What better ways to create a New World Order and enslave the people than to get stupid government officials (i.e. Bush and Sharon) to appoint three CFR members to control three of the most valuable banks in the world?

There is no doubt David Rockefeller, a CFR member and Trilateralist himself, is laughing his ass off right now. That’s right. That old geezer Rockefeller has been dreaming about establishing a New World Order. David Rockefeller once said: “We are on the verge of a global transformation. All we need is the right major crisis and the nations will accept the New World Order.”

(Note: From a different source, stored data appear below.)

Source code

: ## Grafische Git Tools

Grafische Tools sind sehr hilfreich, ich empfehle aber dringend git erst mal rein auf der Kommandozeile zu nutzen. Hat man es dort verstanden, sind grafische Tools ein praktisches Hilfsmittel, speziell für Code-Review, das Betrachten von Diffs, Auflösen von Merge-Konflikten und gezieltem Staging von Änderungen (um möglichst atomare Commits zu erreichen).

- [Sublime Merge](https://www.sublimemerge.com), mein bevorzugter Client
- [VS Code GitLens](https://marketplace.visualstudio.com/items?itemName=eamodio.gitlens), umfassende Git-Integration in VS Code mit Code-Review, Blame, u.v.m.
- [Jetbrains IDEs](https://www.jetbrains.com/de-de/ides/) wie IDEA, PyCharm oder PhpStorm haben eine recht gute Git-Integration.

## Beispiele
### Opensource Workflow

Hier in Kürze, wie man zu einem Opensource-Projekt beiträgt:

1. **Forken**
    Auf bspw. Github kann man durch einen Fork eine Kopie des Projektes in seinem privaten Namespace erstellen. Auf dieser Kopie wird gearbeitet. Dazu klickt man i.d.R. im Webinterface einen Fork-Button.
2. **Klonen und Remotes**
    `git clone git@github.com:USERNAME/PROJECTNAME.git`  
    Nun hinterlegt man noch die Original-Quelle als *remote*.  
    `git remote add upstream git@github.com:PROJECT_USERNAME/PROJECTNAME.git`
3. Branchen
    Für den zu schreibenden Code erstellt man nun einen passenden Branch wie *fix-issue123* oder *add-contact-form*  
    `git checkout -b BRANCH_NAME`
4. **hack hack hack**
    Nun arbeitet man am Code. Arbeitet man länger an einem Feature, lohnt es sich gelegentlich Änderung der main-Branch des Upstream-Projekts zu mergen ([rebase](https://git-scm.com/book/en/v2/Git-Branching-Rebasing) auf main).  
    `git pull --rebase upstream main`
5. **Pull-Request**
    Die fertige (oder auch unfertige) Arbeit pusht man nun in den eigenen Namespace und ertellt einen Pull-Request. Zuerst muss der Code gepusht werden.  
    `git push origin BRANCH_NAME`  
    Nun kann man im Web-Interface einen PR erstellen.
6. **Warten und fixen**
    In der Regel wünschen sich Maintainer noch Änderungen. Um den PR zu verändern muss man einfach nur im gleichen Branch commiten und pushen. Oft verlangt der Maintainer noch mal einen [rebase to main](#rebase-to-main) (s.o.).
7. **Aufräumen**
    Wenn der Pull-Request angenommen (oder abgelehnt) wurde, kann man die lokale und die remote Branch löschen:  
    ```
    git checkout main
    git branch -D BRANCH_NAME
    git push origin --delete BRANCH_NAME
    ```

Right now, there is violence between the Israelis and the Arabs. As U.S. Marine Corps General Smedley Butler once said, “war is a racket.” So, who exactly is benefiting from this racket? Who is getting rich quick from this splendid little racket and who is getting rear-ended? In the end, David Rockefeller and his gang of thieves at the Harold Pratt House who will benefit from this “sweetheart” deal, and it will be the average Americans and Israelis alike who will get screwed real hard.

Speaking of Israel, who does a better job of screwing and betraying the Jews: Ali Baba and his forty thieves or the International-Zionist bank robbers?